Now back to the actual setting of the restrictions in the Microsoft parental controls.  They give you the option of limiting a device by actual time spent logged on, and also give you the option of blocking out whole sections of the day and night.  Personally, I use both, at the same time.  There are whole periods of time that my kid’s devices just don’t work.  Times that are just off limits, like after 8 pm, before 7 am, and during homework time blocks.  Then, on top of those restrictions, I limiting the actual amount of time logged on each day to about an hour and a half.  What this means is that even though my son is technically allowed to be playing Xbox between the hours of 9 am and 9 pm on Saturday, he is also only allowed to play for 90 min any day.  If he logs on at 9 am and doesn’t log off, he is locked out of his account at 10:30 am and not allowed back in until tomorrow.  Now I know he is not on Xbox or pc in the middle of the night, but I also know that while he can use the pc anytime during the day that he has time, he can’t lose the whole day to it.  One other thing of note is that while I use account controls on every device we use, I also use them on the router.  Therefore if he does make a fake account just to play longer, it still disconnects from the internet at 9 pm and doesn’t reconnect until after seven the next morning.  I will explain more about this at a later time.

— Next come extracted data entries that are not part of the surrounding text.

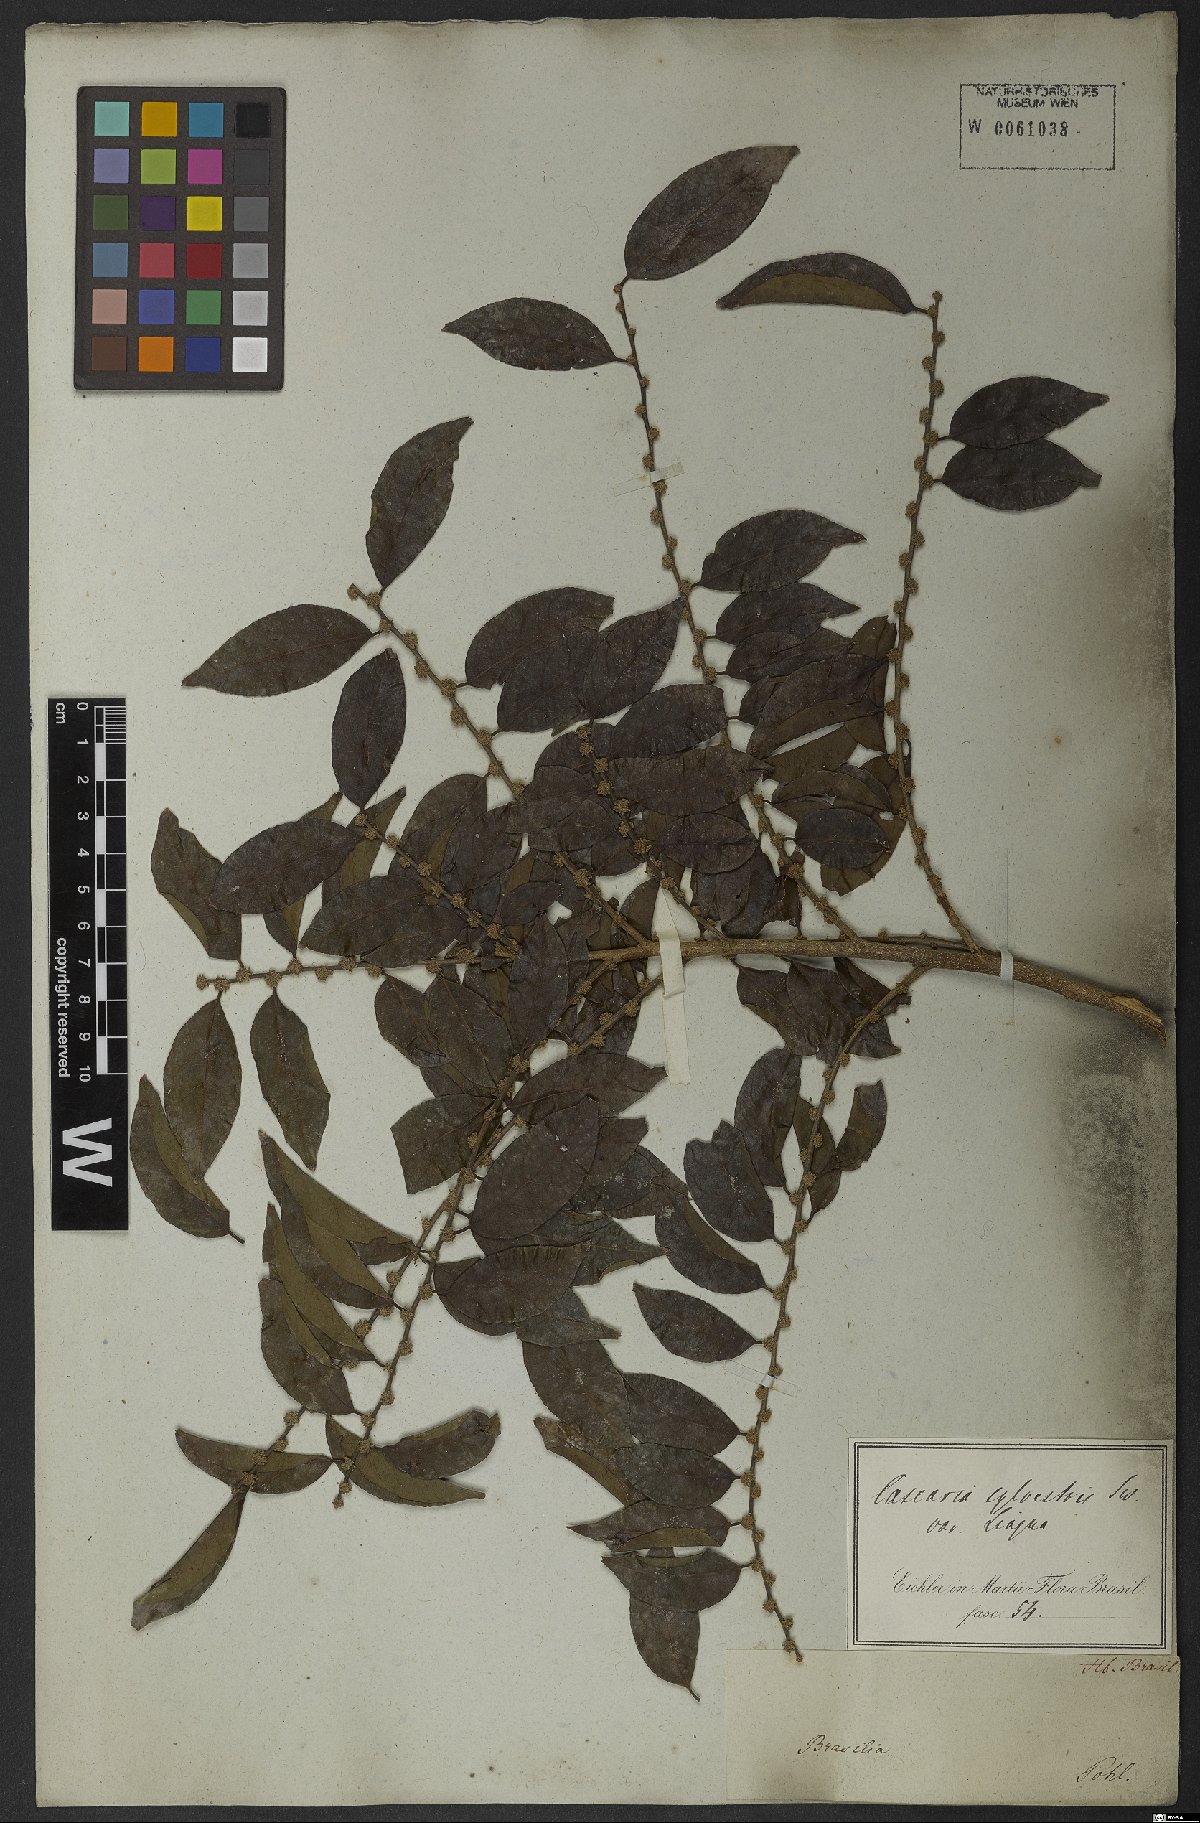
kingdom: Plantae
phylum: Tracheophyta
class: Magnoliopsida
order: Malpighiales
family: Salicaceae
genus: Casearia
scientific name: Casearia sylvestris
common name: Wild sage
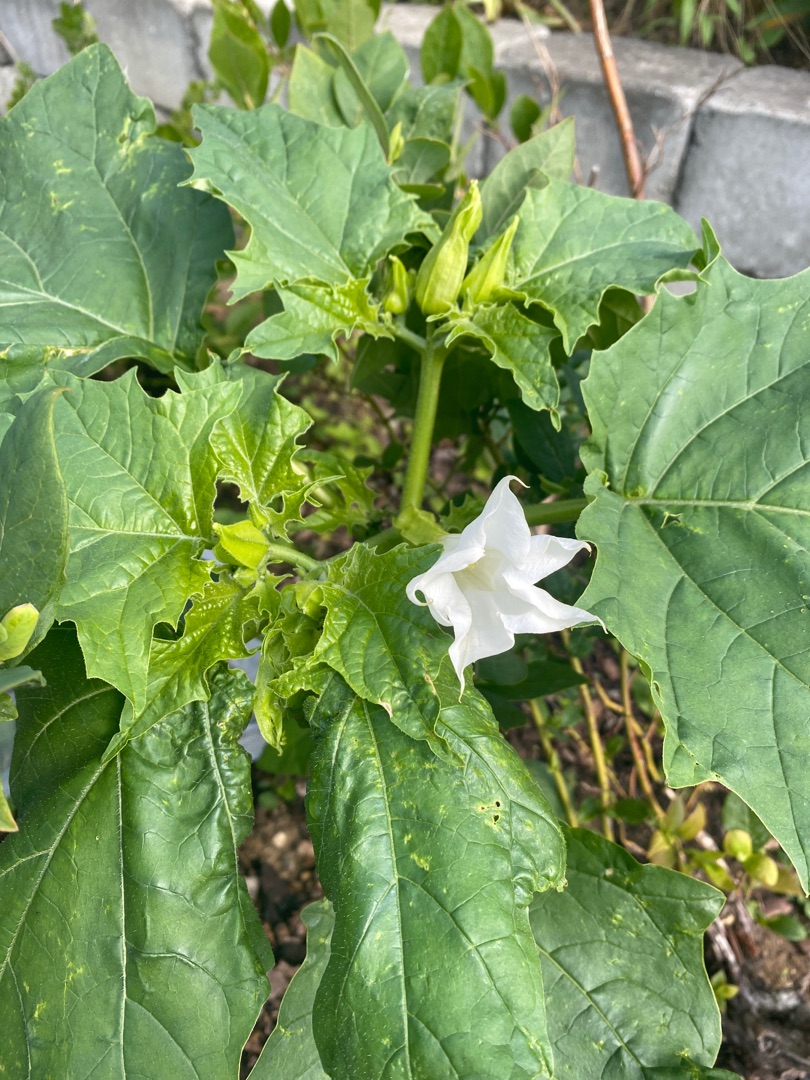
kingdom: Plantae
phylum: Tracheophyta
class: Magnoliopsida
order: Solanales
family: Solanaceae
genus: Datura
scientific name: Datura stramonium
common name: Pigæble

The last thing I want to discuss regarding Microsoft parental controls and a family account is this:  It gives your child the option of pinging you to ask for more time.  If you follow the link you get when they do, it simply takes you to your family account, to the parental controls, and explains that if you want the kids to have more time, you can change their settings.  This is a feature that could be a bit handier.  There are several links in the email sent, in multiple time increments, but when I have wanted to grant more time, I have no proof that it works. Instead, I just go to the settings page.  Now it could be that the restrictions are waived for the amount of time listed in the link you click in the email, but I cannot prove this.  I have tested this several times, and while I am redirected to my account to adjust restriction settings every time, I do not have any verification that the amount of time I selected is granted.  I would say, if this feature works to grant extra time, it does not work reliably.  I have never considered this a major negative because it keeps me from giving in and granting extra time.  While giving in sometimes doesn’t hurt, it does build the response in your child that asking works, therefore asking every time should work every time.  I often get email spammed by my son several times in a short period, as since I have capitulated once or twice, he now thinks that if he bugs me enough, I will give in every time.  This is not a habit I would have fostered on purpose, so keep that in mind when and if you allow extra time upon request.

I understand that this just bearly scratches the surface of parental controls on Microsoft. However, it is a good place for you to start and if you need more information, or are interested in learning more about Windows 10, the resource I use is an e-book named Windows 10 Field Guide written and continually updated by Paul Thurrott who does a wonderful job.  It is available here: leanpub.com/windows10fieldguide

Remember to parent on purpose, with kindness and love, and while your work may not appear to have the effect you want, don’t give up.  It is ok to adjust your technique as situations dictate but always parent your way, with thought and purpose.  Your kids will thank you in the end.